Pour un changement de paradigme économique : à la découverte de l’économie verte

02/05/2020

Les nombreuses limites de l'économie contemporaine ont attiré une attention de plus en plus grandissante des populations de la planète sur les défauts structurels du modèle et des hypothèses de l'économie actuelle. Alors que les économies se donnent la priorité d'avoir une croissance élevée, de nouvelles réflexions examinent de plus près le concept d'une « économie verte », qui favorise simultanément le développement durable et la croissance économique. Dans ce sillage, il devient important de bien maîtriser les déterminants de cette forme d'économie et la manière de la construire dans le contexte actuel.

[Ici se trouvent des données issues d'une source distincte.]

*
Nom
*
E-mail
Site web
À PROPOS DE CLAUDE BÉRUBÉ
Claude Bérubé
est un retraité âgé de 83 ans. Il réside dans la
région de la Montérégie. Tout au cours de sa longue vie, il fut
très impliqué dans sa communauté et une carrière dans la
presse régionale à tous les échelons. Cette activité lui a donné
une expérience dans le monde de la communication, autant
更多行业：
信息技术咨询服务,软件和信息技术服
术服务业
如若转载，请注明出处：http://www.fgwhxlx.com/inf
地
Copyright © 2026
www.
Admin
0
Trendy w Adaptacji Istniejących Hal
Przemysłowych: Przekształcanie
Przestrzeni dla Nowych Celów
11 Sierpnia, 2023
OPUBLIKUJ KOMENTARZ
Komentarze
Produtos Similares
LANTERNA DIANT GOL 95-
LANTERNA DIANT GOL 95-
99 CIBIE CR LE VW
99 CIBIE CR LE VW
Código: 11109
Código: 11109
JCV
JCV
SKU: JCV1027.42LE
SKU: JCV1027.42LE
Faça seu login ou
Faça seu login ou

Les caractéristiques d'une économie verte

Une économie verte peut être considérée comme une vision alternative à la logique de la croissance, au sens classique du terme. Ainsi, l'économie verte a le potentiel de générer la croissance tout en améliorant la qualité de vie des populations d'une manière compatible au développement durable. Dans cette dynamique, l'économie verte favorise une triple performance dont la finalité est de faire progresser le bien-être économique, social et environnemental.

Le modèle de croissance économique actuel est basé sur l'augmentation du produit intérieur brut comme une finalité objective de toute politique économique. Bien que ce modèle économique ait amélioré les revenus dans certains pays, il s'accompagne de coûts sociaux et environnementaux, et dans bien des cas, ces coûts se maintiennent de manière irréversible. Selon la Banque Mondiale, près de la moitié de la population mondiale, soit 3,4 milliards d'individus vivent avec moins de 5,5 $ par jour. Ces populations restent confrontées à de grandes difficultés pour satisfaire leurs besoins élémentaires. Au même moment, selon les Nations Unies, environ 1 million d'espèces animales et végétales sont aujourd'hui menacées d'extinction, et cette situation est constatée en quelques décennies seulement, un constat sans précédent dans l'histoire de l'humanité. Également, plus de 40% des espèces d'amphibiens, près de 33% des coraux formant des récifs et plus d'un tiers de tous les mammifères marins sont menacés.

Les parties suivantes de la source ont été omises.